Dataset records:
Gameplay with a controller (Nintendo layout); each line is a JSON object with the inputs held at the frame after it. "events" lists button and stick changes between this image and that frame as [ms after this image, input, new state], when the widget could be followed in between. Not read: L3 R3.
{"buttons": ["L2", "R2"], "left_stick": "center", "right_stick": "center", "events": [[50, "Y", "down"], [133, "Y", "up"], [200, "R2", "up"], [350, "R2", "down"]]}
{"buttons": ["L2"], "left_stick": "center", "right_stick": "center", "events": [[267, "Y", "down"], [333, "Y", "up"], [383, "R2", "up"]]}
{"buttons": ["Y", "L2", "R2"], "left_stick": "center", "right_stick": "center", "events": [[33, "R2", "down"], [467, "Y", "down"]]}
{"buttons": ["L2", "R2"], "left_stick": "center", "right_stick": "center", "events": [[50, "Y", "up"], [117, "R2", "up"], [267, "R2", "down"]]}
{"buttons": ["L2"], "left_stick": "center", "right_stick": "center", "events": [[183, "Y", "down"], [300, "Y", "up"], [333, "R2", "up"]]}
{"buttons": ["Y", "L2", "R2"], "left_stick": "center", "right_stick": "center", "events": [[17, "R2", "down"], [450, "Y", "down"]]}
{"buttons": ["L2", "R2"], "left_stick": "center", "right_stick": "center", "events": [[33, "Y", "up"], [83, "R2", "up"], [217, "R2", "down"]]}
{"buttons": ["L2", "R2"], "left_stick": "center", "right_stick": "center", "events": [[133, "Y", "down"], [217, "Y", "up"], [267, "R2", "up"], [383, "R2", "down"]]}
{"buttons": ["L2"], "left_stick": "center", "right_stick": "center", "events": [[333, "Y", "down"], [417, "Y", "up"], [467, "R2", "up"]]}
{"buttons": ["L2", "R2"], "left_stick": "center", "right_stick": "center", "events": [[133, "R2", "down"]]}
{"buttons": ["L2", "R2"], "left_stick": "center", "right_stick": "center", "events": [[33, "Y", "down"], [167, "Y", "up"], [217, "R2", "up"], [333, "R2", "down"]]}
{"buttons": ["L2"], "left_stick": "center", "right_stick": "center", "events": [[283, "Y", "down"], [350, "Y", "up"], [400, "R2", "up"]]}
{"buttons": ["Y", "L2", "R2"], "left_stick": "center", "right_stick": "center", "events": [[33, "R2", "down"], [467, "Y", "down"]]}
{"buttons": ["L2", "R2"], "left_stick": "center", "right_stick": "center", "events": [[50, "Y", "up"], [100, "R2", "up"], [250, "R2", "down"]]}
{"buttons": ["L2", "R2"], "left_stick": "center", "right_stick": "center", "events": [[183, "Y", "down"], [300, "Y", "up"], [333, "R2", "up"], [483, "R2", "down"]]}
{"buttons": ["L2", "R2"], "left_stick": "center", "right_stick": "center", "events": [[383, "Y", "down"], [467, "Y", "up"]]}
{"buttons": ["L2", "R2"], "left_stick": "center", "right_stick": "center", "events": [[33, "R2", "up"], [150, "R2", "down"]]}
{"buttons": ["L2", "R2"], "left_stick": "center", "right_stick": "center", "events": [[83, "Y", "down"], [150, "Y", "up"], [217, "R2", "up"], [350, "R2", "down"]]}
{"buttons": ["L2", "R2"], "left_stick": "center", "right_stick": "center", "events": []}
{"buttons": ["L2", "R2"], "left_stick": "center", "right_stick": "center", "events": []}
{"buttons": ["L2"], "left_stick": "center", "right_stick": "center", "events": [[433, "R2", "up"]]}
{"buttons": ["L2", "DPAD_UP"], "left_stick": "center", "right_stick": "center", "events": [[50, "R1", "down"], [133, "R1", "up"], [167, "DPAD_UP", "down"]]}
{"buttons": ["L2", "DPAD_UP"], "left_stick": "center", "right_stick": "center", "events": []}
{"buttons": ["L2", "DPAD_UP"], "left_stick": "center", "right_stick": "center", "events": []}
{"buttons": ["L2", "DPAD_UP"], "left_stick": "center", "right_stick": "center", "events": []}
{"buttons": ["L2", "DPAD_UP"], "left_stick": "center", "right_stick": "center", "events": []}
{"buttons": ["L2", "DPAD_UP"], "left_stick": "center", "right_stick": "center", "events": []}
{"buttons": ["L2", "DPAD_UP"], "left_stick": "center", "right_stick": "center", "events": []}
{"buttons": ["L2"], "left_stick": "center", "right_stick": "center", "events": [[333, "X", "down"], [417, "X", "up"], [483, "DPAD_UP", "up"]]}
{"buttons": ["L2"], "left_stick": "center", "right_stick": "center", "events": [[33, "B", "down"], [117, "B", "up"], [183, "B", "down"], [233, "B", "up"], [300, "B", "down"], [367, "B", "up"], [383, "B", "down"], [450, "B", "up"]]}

What the exercise asks: Write the data from above out again, exactly.

The answer:
Gameplay with a controller (Nintendo layout); each line is a JSON object with the inputs held at the frame after it. "events" lists button and stick changes between this image and that frame as [ms after this image, input, new state], when the widget could be followed in between. Not read: L3 R3.
{"buttons": ["L2", "R2"], "left_stick": "center", "right_stick": "center", "events": [[50, "Y", "down"], [133, "Y", "up"], [200, "R2", "up"], [350, "R2", "down"]]}
{"buttons": ["L2"], "left_stick": "center", "right_stick": "center", "events": [[267, "Y", "down"], [333, "Y", "up"], [383, "R2", "up"]]}
{"buttons": ["Y", "L2", "R2"], "left_stick": "center", "right_stick": "center", "events": [[33, "R2", "down"], [467, "Y", "down"]]}
{"buttons": ["L2", "R2"], "left_stick": "center", "right_stick": "center", "events": [[50, "Y", "up"], [117, "R2", "up"], [267, "R2", "down"]]}
{"buttons": ["L2"], "left_stick": "center", "right_stick": "center", "events": [[183, "Y", "down"], [300, "Y", "up"], [333, "R2", "up"]]}
{"buttons": ["Y", "L2", "R2"], "left_stick": "center", "right_stick": "center", "events": [[17, "R2", "down"], [450, "Y", "down"]]}
{"buttons": ["L2", "R2"], "left_stick": "center", "right_stick": "center", "events": [[33, "Y", "up"], [83, "R2", "up"], [217, "R2", "down"]]}
{"buttons": ["L2", "R2"], "left_stick": "center", "right_stick": "center", "events": [[133, "Y", "down"], [217, "Y", "up"], [267, "R2", "up"], [383, "R2", "down"]]}
{"buttons": ["L2"], "left_stick": "center", "right_stick": "center", "events": [[333, "Y", "down"], [417, "Y", "up"], [467, "R2", "up"]]}
{"buttons": ["L2", "R2"], "left_stick": "center", "right_stick": "center", "events": [[133, "R2", "down"]]}
{"buttons": ["L2", "R2"], "left_stick": "center", "right_stick": "center", "events": [[33, "Y", "down"], [167, "Y", "up"], [217, "R2", "up"], [333, "R2", "down"]]}
{"buttons": ["L2"], "left_stick": "center", "right_stick": "center", "events": [[283, "Y", "down"], [350, "Y", "up"], [400, "R2", "up"]]}
{"buttons": ["Y", "L2", "R2"], "left_stick": "center", "right_stick": "center", "events": [[33, "R2", "down"], [467, "Y", "down"]]}
{"buttons": ["L2", "R2"], "left_stick": "center", "right_stick": "center", "events": [[50, "Y", "up"], [100, "R2", "up"], [250, "R2", "down"]]}
{"buttons": ["L2", "R2"], "left_stick": "center", "right_stick": "center", "events": [[183, "Y", "down"], [300, "Y", "up"], [333, "R2", "up"], [483, "R2", "down"]]}
{"buttons": ["L2", "R2"], "left_stick": "center", "right_stick": "center", "events": [[383, "Y", "down"], [467, "Y", "up"]]}
{"buttons": ["L2", "R2"], "left_stick": "center", "right_stick": "center", "events": [[33, "R2", "up"], [150, "R2", "down"]]}
{"buttons": ["L2", "R2"], "left_stick": "center", "right_stick": "center", "events": [[83, "Y", "down"], [150, "Y", "up"], [217, "R2", "up"], [350, "R2", "down"]]}
{"buttons": ["L2", "R2"], "left_stick": "center", "right_stick": "center", "events": []}
{"buttons": ["L2", "R2"], "left_stick": "center", "right_stick": "center", "events": []}
{"buttons": ["L2"], "left_stick": "center", "right_stick": "center", "events": [[433, "R2", "up"]]}
{"buttons": ["L2", "DPAD_UP"], "left_stick": "center", "right_stick": "center", "events": [[50, "R1", "down"], [133, "R1", "up"], [167, "DPAD_UP", "down"]]}
{"buttons": ["L2", "DPAD_UP"], "left_stick": "center", "right_stick": "center", "events": []}
{"buttons": ["L2", "DPAD_UP"], "left_stick": "center", "right_stick": "center", "events": []}
{"buttons": ["L2", "DPAD_UP"], "left_stick": "center", "right_stick": "center", "events": []}
{"buttons": ["L2", "DPAD_UP"], "left_stick": "center", "right_stick": "center", "events": []}
{"buttons": ["L2", "DPAD_UP"], "left_stick": "center", "right_stick": "center", "events": []}
{"buttons": ["L2", "DPAD_UP"], "left_stick": "center", "right_stick": "center", "events": []}
{"buttons": ["L2"], "left_stick": "center", "right_stick": "center", "events": [[333, "X", "down"], [417, "X", "up"], [483, "DPAD_UP", "up"]]}
{"buttons": ["L2"], "left_stick": "center", "right_stick": "center", "events": [[33, "B", "down"], [117, "B", "up"], [183, "B", "down"], [233, "B", "up"], [300, "B", "down"], [367, "B", "up"], [383, "B", "down"], [450, "B", "up"]]}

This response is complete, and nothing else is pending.